I’ve seen a few throughout my life at friend’s houses as a kid during the age of Limewire. Typically they were pretty good quality even though you’d see the odd person get up from their seat or hardcoded subtitles. Lately I’ve been curious about the history behind them and how they came to be.
Have there been well known release groups similar to the game cracking scene?
Have they always been mostly from one region?
Are they released strategically for one reason or another?
Have there been hidden methods to bust groups after a release such as steganography?
I’d be down to hear any facts about it you find interesting, stories, and if you have any articles or videos about the subject.
Hijacking to pose another legacy piracy question. My dad would often buy pirated DVDs at the barbershop. You know, with the sharpeid title on the disk. Occasionally we would get a DVD with an unfinished movie in it. It would often have a watermark saying something like “Property of Universal “ and some scenes, especially CG heavy ones, would be incomplete. I assume these were leaked from editing houses or the sort but is this a type of release that’s seen in modern pirating?
Those were from test screenings. From a group screening, or from copies that were sent to people.
The For Your Consideration copies that you’d see sometimes are from copies sent to things like the academy awards and Oscars
That sounds like a workprint. The linked wiki page has notable examples of workprints that made their way onto Internet, sometimes before the movie was even in theaters. I don’t think this is typically a sought-after version for pirate groups, their existence is likely more of a convenience situation. Someone got their hands on the workprint, uploaded it online, and it spread from there.
The holy grail for pirate groups used to be screener copies, finished versions of films that are sent to reviewers, promoters, etc. before release. I remember a (relatively brief) time when finished copies of movies were routinely popping up online even before they were in theaters. Such leaks have largely been stopped by difficult-to-remove watermarking of screener copies and workprints. Every such copy that goes to an editor, VFX house or film reviewer gets its own unique watermark trace embedded in the copy. If the studio finds that your copy was leaked online they can fire / sue / blacklist you. It’s massively curtailed such leaks.
I wonder if AI could do a number on those watermarks. Have a program like Topaz upscale it a bit and add some noise and grain. That should be enough to destroy however they identify it visually.
The technical issues could probably be tackled, but realistically I doubt we’ll ever return to the screener copy glory days. By now everyone who receives a screener copy knows about the watermarking software, and release teams would have a hell of a time convincing them that the watermark can 100% for sure be removed. The person in possession of the screener copy has every incentive not to share it, since the costs of getting caught are so high (fired and/or sued and/or blacklisted in the industry).
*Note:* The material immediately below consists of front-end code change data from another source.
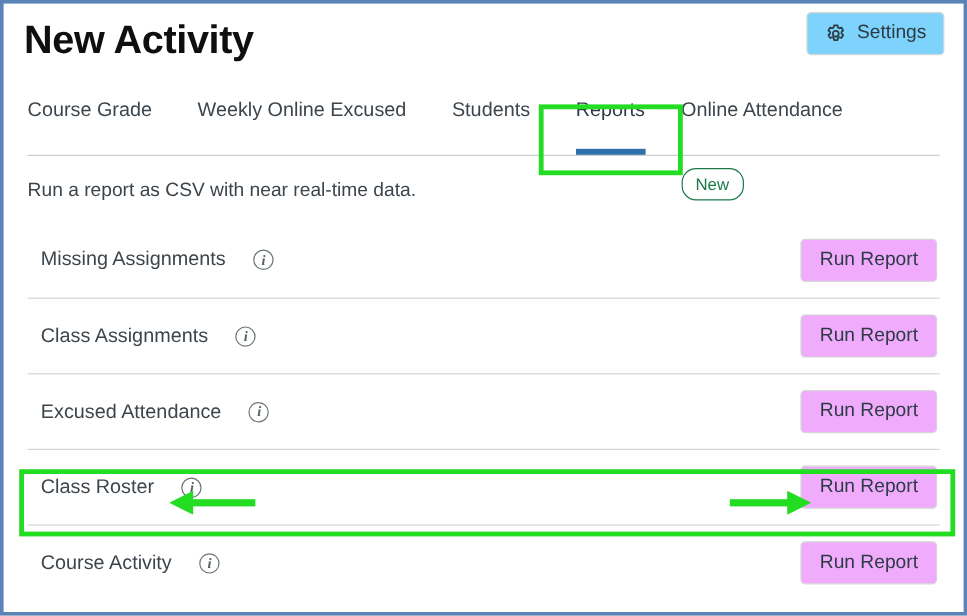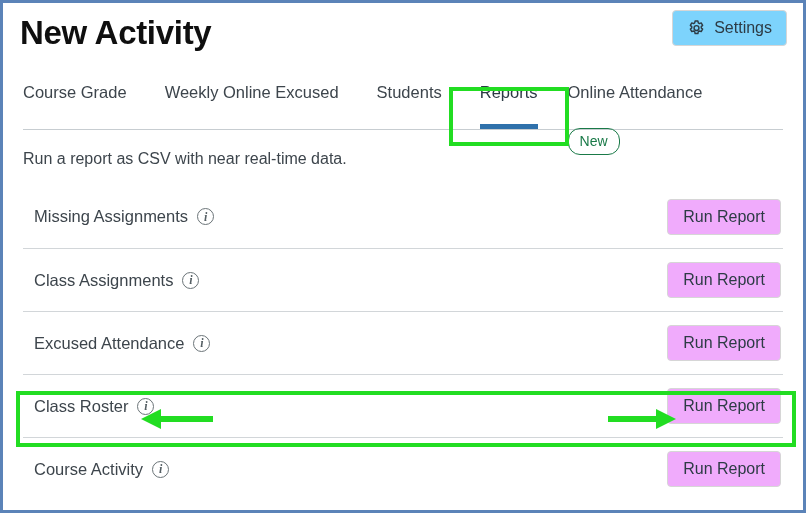--- a/index.html
+++ b/index.html
@@ -81,21 +81,21 @@
   }
   .tab.with-badge { display: flex; align-items: flex-start; gap: 25px; margin-right: 0; flex-direction: column; }
   #new-badge {
     display: inline-block;
     border: 1px solid #1a7a48;
     color: #1a7a48;
     border-radius: 12px;
     font-size: 14px;
     line-height: 1;
     padding: 5px 11px 6px 11px;
-    margin-top: 1px;
+    margin-top: 13px;
   }
 
   
   #reports-tab-highlight {
     position: absolute;
     left: 446px; top: 84px;
     width: 120px; height: 59px;
     border: 4px solid #22dd22;
     pointer-events: none;
     z-index: 5;
@@ -117,21 +117,21 @@
     height: 63px;
     display: flex;
     align-items: center;
     justify-content: space-between;
     border-top: 1px solid #d2d6d9;
   }
   .report-row:first-child { border-top: none; }
   .report-left {
     display: flex;
     align-items: center;
-    gap: 9px;
+    gap: 23px;
     padding-left: 11px;
   }
   .report-label {
     font-size: 16.5px;
     color: #3d454c;
   }
   .info-icon {
     display: inline-flex;
     align-items: center;
     justify-content: center;

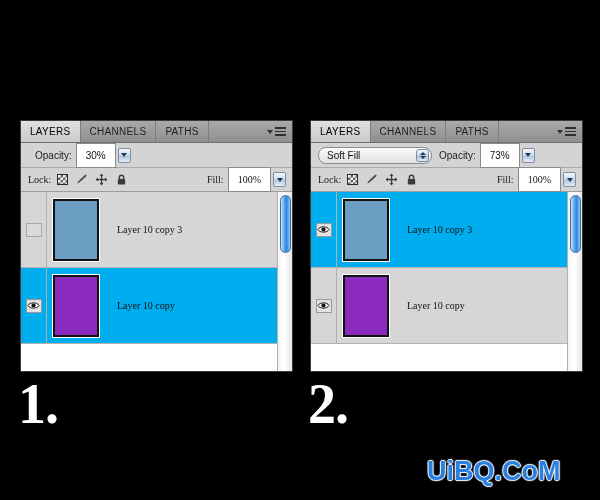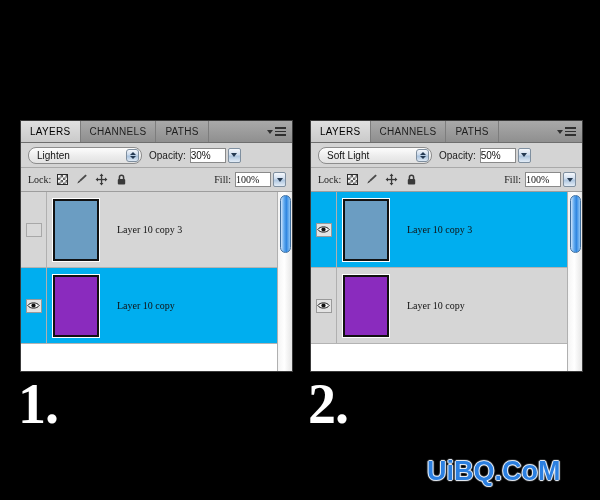--- a/index.html
+++ b/index.html
@@ -133,28 +133,28 @@
     border-top: 3px solid #253a52;
   }
   .fieldlabel {
     font-size: 10px;
     color: #1a1a1a;
     margin-left: 7px;
     margin-right: 4px;
     white-space: nowrap;
   }
   .numfield {
-    height: 15px;
+    height: 25px;
     min-width: 36px;
     background: #ffffff;
     border: 1px solid #8a8a8a;
     display: flex;
     align-items: center;
     justify-content: flex-start;
-    padding: 0 0;
+    padding: 0 9px;
     font-size: 10px;
     color: #111;
     box-sizing: border-box;
   }
   .smallarrow {
     width: 13px; height: 15px;
     margin-left: 2px;
     border: 1px solid #7f8f9f;
     border-radius: 2px;
     background: linear-gradient(to bottom, #f5f8fc 0%, #cfddee 45%, #aec6e0 55%, #e3ecf6 100%);
@@ -330,27 +330,20 @@
       <span class="tri-down"></span>
       <span class="burger">
           <i></i>
           <i></i>
           <i></i>
         </span>
     </div>
   </div>
 
   <div class="row-blend">
-    <div class="combo">
-      <span class="label">Lighten</span>
-      <span class="spinbox">
-        <span class="spin-up"></span>
-          <span class="spin-dn"></span>
-      </span>
-    </div>
     <span class="fieldlabel">Opacity:</span>
     <span class="numfield">30%</span>
     <span class="smallarrow">
         <span class="tri"></span>
       </span>
   </div>
 
   <div class="row-lock">
     <span class="lockword">Lock:</span>
     <span class="lockicons">
@@ -428,28 +421,28 @@
       <span class="burger">
           <i></i>
           <i></i>
           <i></i>
         </span>
     </div>
   </div>
 
   <div class="row-blend">
     <div class="combo">
-      <span class="label">Soft Light</span>
+      <span class="label">Soft Fill</span>
       <span class="spinbox">
         <span class="spin-up"></span>
           <span class="spin-dn"></span>
       </span>
     </div>
     <span class="fieldlabel">Opacity:</span>
-    <span class="numfield">50%</span>
+    <span class="numfield">73%</span>
     <span class="smallarrow">
         <span class="tri"></span>
       </span>
   </div>
 
   <div class="row-lock">
     <span class="lockword">Lock:</span>
     <span class="lockicons">
       <span class="ic-checker"></span>
       <svg width="13" height="13" viewBox="0 0 13 13">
I don’t have any source for this, but screener copy leaks were so prevalent at one point that I have to imagine that money was changing hands. Release teams behind paid sites were probably bribing recipients of screener copies so their site could have the pirate copy first, and later it would spread to free sites. Given the number of people that receive screener copies, studios realistically had no way to figure out who was leaking them so it was essentially free money for the leaker. The price paid to the leaker was probably not all that high since the risks were so low.
As soon as the watermarks were in, the risks for the leaker went up dramatically and so would their price. Watermarking was actually a very clever solution to the problem. Rather than adding DRM, which would bog down their workflows and piss off their customers, studios added watermarks that made it uneconomical for the leaks to continue.